◆ EXERCISE DETAILS
Use the entries below and reproduce exactly the lines from the one containing "[931,304,1047,325] Paragomina ->" down to the one containing "[408,215,454,231] [57,237,458,261] (ou", both of them included.

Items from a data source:
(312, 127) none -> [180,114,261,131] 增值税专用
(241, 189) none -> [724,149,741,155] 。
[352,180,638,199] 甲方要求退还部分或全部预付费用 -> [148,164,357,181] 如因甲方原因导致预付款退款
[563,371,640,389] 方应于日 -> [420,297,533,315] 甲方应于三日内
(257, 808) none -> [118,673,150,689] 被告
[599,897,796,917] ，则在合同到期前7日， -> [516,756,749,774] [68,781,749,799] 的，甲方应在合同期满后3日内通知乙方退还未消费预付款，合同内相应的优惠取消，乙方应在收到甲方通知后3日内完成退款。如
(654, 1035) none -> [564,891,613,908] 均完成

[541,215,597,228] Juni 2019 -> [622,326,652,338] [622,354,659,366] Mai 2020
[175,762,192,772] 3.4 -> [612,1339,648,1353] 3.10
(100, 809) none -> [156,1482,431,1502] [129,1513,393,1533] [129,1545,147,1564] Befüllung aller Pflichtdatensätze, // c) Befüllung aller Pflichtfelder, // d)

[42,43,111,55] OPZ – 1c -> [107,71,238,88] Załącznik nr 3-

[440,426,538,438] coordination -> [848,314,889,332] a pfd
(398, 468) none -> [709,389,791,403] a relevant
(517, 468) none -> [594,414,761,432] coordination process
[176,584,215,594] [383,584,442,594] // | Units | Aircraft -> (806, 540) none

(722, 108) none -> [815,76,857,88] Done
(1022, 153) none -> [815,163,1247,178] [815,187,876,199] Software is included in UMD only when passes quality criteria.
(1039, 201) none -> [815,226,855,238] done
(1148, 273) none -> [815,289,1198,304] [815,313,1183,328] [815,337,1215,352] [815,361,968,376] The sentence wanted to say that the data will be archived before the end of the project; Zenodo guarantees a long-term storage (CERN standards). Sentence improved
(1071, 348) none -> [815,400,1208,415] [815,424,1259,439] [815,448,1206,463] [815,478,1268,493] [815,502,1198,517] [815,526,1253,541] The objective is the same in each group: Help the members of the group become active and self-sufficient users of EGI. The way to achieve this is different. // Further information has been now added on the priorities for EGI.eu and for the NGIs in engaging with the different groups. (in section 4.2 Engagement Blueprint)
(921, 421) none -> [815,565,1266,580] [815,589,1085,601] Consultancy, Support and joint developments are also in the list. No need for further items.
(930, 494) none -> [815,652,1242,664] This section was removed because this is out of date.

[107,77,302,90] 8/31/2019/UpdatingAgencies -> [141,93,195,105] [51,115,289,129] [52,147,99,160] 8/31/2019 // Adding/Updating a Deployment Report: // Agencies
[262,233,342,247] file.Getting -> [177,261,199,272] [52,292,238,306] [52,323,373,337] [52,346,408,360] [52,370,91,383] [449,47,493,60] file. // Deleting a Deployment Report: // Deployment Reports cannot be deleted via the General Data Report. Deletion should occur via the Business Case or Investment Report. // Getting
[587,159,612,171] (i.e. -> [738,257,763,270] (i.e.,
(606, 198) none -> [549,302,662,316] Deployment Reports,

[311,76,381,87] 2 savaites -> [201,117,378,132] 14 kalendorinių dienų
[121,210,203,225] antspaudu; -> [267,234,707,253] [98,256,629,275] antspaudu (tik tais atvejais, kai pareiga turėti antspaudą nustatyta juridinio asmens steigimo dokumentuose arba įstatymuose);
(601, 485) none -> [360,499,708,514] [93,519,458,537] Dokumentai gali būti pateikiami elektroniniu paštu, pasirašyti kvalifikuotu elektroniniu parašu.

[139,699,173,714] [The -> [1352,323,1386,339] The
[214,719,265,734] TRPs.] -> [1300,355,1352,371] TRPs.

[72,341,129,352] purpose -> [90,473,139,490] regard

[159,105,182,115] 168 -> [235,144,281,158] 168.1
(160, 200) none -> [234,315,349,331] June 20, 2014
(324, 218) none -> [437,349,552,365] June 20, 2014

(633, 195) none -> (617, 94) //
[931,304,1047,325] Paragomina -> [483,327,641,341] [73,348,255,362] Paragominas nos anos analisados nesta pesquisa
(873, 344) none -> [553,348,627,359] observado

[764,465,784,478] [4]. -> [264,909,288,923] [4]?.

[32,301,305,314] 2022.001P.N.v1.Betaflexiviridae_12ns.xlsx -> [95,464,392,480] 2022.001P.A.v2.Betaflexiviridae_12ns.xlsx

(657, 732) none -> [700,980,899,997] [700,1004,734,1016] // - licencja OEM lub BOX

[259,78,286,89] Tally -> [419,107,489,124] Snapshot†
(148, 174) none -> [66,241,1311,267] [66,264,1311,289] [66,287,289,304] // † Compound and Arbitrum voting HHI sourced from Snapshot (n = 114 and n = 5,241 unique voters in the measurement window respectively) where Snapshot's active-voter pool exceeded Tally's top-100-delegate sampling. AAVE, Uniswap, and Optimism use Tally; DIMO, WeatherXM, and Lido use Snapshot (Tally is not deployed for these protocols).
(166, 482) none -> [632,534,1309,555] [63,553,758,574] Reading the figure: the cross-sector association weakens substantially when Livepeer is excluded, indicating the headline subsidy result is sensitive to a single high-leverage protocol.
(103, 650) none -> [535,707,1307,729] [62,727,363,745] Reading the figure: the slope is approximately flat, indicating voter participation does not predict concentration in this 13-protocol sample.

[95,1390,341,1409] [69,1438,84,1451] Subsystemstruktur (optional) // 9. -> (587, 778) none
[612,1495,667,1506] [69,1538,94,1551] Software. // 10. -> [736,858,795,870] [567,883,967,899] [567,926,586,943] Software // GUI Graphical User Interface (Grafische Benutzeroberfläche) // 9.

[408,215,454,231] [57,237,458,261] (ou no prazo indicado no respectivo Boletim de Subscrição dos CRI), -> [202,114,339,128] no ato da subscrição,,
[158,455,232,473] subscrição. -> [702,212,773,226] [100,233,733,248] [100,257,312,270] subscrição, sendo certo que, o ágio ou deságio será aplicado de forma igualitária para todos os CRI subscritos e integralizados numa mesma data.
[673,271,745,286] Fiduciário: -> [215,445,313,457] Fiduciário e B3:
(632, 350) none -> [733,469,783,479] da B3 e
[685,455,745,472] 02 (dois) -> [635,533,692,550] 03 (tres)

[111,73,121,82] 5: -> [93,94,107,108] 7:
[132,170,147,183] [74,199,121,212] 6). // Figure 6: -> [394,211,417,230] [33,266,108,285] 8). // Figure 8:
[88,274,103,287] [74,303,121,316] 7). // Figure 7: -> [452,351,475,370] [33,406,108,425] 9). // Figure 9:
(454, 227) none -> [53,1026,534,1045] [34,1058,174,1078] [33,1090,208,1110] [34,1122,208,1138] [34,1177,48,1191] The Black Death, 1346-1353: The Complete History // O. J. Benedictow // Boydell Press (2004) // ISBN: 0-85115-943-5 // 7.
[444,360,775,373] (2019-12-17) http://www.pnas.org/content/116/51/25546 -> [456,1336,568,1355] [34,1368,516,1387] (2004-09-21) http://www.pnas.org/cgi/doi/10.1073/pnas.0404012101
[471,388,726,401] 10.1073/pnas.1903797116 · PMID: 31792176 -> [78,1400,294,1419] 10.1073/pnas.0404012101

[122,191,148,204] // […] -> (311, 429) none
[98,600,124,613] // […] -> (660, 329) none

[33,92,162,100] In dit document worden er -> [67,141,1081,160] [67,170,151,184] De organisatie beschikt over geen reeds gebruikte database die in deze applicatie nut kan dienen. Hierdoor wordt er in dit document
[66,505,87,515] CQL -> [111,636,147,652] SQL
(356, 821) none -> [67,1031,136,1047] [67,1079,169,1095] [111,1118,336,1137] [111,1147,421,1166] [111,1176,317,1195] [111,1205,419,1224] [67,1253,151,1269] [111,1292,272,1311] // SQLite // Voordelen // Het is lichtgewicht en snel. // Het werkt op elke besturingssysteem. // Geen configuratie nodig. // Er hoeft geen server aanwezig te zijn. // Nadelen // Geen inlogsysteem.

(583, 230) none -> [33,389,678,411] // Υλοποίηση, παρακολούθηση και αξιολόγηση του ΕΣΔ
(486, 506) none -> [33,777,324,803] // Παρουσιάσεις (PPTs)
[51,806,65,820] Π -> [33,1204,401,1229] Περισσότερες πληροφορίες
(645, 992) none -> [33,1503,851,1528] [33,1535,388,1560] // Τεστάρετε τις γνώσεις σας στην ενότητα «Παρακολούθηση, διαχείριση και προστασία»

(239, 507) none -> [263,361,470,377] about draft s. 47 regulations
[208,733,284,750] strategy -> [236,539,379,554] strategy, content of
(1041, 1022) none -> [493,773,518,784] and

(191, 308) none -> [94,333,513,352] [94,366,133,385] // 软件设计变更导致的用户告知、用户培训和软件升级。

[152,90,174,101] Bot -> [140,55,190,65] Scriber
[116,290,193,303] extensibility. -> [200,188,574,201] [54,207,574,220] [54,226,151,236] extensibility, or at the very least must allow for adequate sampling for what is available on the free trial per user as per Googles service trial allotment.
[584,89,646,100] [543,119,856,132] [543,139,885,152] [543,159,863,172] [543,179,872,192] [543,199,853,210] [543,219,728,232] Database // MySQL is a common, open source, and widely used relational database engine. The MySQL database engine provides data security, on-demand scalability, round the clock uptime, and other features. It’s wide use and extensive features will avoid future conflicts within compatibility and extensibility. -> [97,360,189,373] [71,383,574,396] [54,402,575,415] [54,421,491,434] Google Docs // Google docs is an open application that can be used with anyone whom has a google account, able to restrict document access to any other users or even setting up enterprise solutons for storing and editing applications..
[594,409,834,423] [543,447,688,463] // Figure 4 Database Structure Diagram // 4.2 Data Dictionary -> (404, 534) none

◆ ANSWER AREA
[931,304,1047,325] Paragomina -> [483,327,641,341] [73,348,255,362] Paragominas nos anos analisados nesta pesquisa
(873, 344) none -> [553,348,627,359] observado

[764,465,784,478] [4]. -> [264,909,288,923] [4]?.

[32,301,305,314] 2022.001P.N.v1.Betaflexiviridae_12ns.xlsx -> [95,464,392,480] 2022.001P.A.v2.Betaflexiviridae_12ns.xlsx

(657, 732) none -> [700,980,899,997] [700,1004,734,1016] // - licencja OEM lub BOX

[259,78,286,89] Tally -> [419,107,489,124] Snapshot†
(148, 174) none -> [66,241,1311,267] [66,264,1311,289] [66,287,289,304] // † Compound and Arbitrum voting HHI sourced from Snapshot (n = 114 and n = 5,241 unique voters in the measurement window respectively) where Snapshot's active-voter pool exceeded Tally's top-100-delegate sampling. AAVE, Uniswap, and Optimism use Tally; DIMO, WeatherXM, and Lido use Snapshot (Tally is not deployed for these protocols).
(166, 482) none -> [632,534,1309,555] [63,553,758,574] Reading the figure: the cross-sector association weakens substantially when Livepeer is excluded, indicating the headline subsidy result is sensitive to a single high-leverage protocol.
(103, 650) none -> [535,707,1307,729] [62,727,363,745] Reading the figure: the slope is approximately flat, indicating voter participation does not predict concentration in this 13-protocol sample.

[95,1390,341,1409] [69,1438,84,1451] Subsystemstruktur (optional) // 9. -> (587, 778) none
[612,1495,667,1506] [69,1538,94,1551] Software. // 10. -> [736,858,795,870] [567,883,967,899] [567,926,586,943] Software // GUI Graphical User Interface (Grafische Benutzeroberfläche) // 9.

[408,215,454,231] [57,237,458,261] (ou no prazo indicado no respectivo Boletim de Subscrição dos CRI), -> [202,114,339,128] no ato da subscrição,,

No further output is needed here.